Edit: Great, downvotes.
> For these games, we consider the decision problem of reachability: given a stage or dungeon, is it possible to reach the goal point t from the start point s? Our results apply to generalizations of the games where we only generalize the map size and leave all other mechanics of the games as they are in their original settings. Most of our NP-hardness proofs are by reduction from 3-SAT.
The collection of games is also odd. Is Pitfall NP-complete? What about how Pitfall was designed to be played? Is Tetris NP-Hard? Is it even hard? ...
What about Minesweeper? Or Pong?
In particular, this article heading totally disregards the result from the first section:
> We can obtain some positive results if we bound the "memory" of the game. For example, recall that in Super Mario Bros. everything substantially off screen resets to its initial state. Thus, if we generalize the stage size in Super Mario Bros. but keep the screen size constant, then reachability of the goal can be decided in polynomial time: the state space is polynomial in size, so we can simply traverse the entire state space and check whether the goal is reachable. Similar results hold for the other games if we bound the screen size in Donkey Kong Country or the room size in Legend of Zelda, Metroid, and Pokemon. The screen-size bound is more realistic (though fairly large in practice), while there is no standard size for rooms in Metroid and Pokémon.

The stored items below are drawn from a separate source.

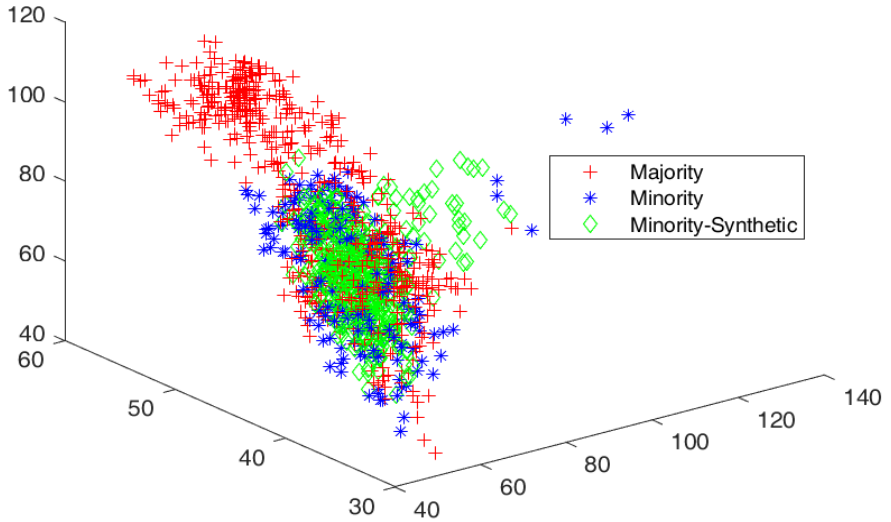
Figure 3. Cluster view of data distribution in cluster among majority and minority for the proposed SMOTE-PSOEV for Pima dataset.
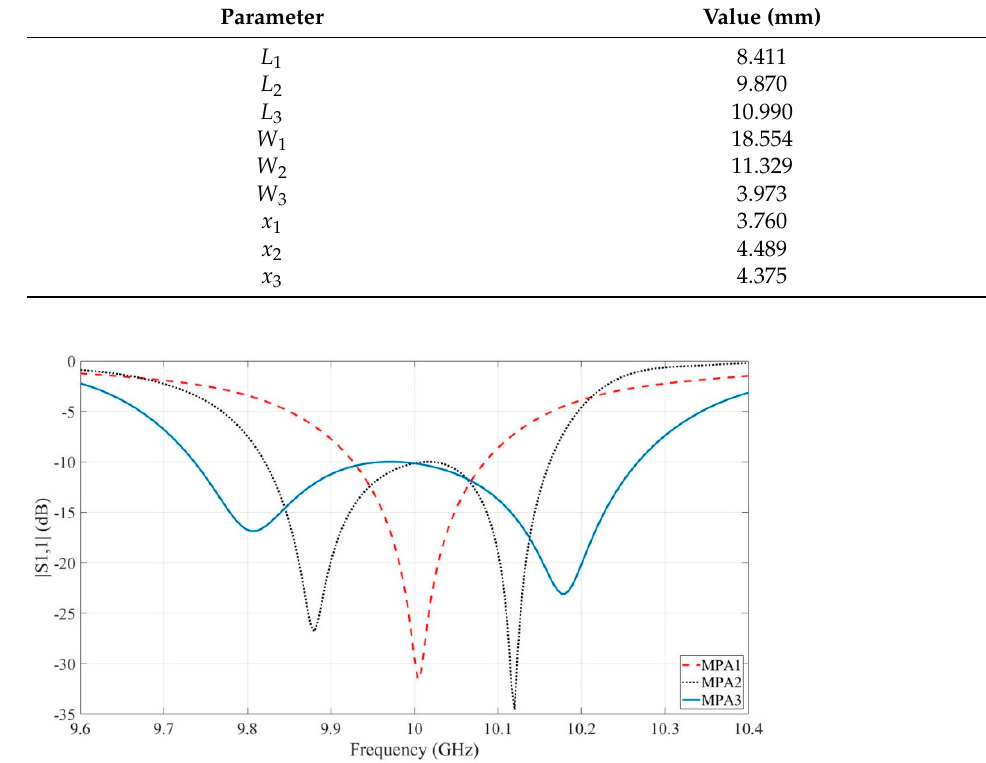
Figure 8. Simulated reflection coefficient for MPA1, MPA2, and MPA3.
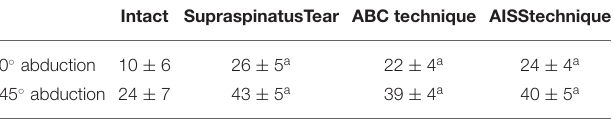
TABLE 2 | Total rotational range of motion (in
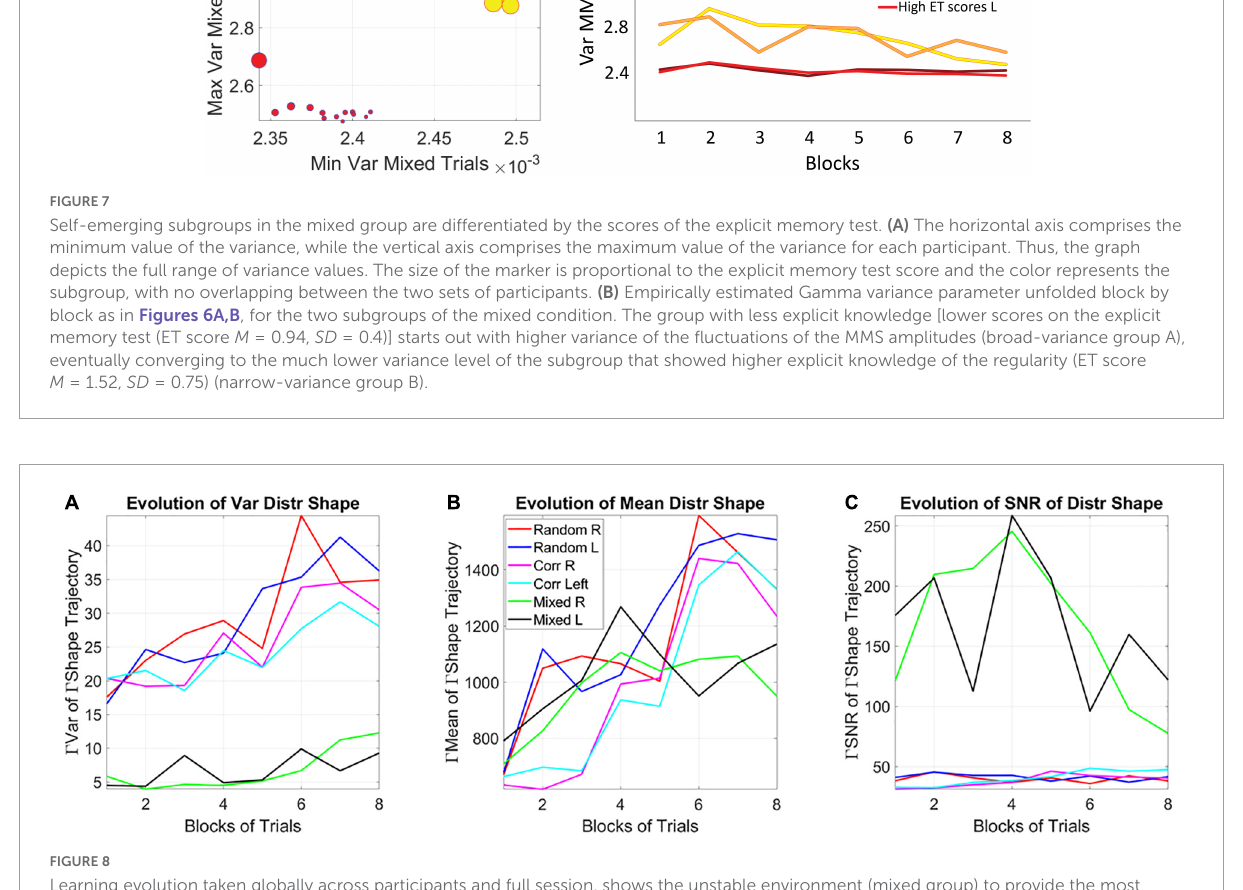
Figure 9F focuses on the error correction process. Here we see the opposite trend whereby initially the distributions have symmetric shape (in the Gaussian range of the Gamma family) but as time progresses, the distribution shapes approach values closer to those observed for the exploratory process: skewed, heavy tailed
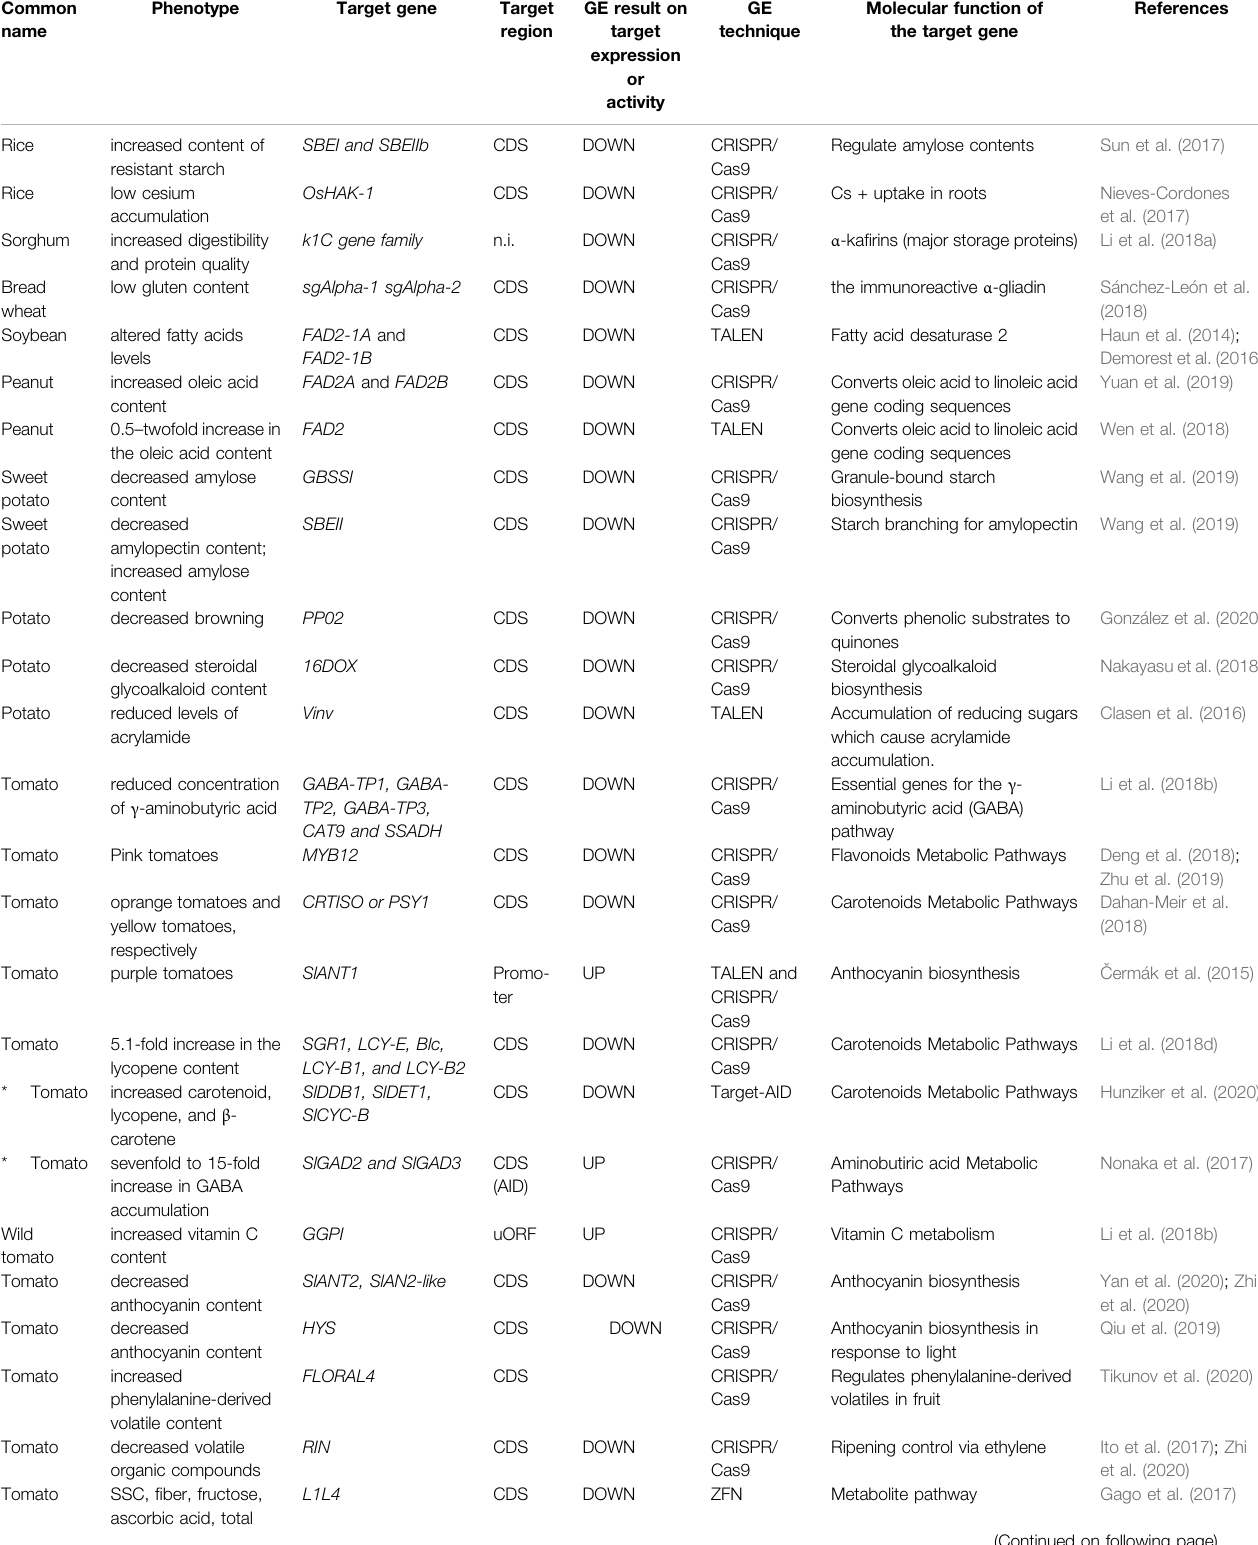
TABLE 1 | Applications of CRISPR/Cas9 in major crop species to improve nutritional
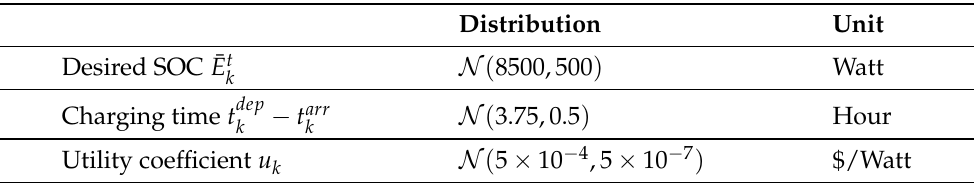
Table 1. Distributions of the EV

So already revising the definition of the games themselves.
Classifying traversal and 2-D games is not a new thing, and they simply apply previous methodologies and proofs to classic Nintendo games. They do not do this via "proofs by obscurity" but rather by classical NP-Hard proofs built upon previous theorems. Specifically, I will point you to the following two papers on fundamentals of proving NP-Hardness of 2-D and traversal games respectively:
- http://link.springer.com/article/10.1007%2Fs00224-013-9497-5
- http://link.springer.com/chapter/10.1007%2F978-3-642-13122-6...
They chose the collection of games because of their relevance to the authors. They wanted to study classic Nintendo games. Other games have also been studied including some, if not all, of the games you mentioned. If you did your research, you would already know the answers to the complexity of games like Tetris or Pong.
If you're genuinely interested in the underlying proofs or the theory behind game complexity, I urge you to read through the papers and their citations first before jumping to conclusions.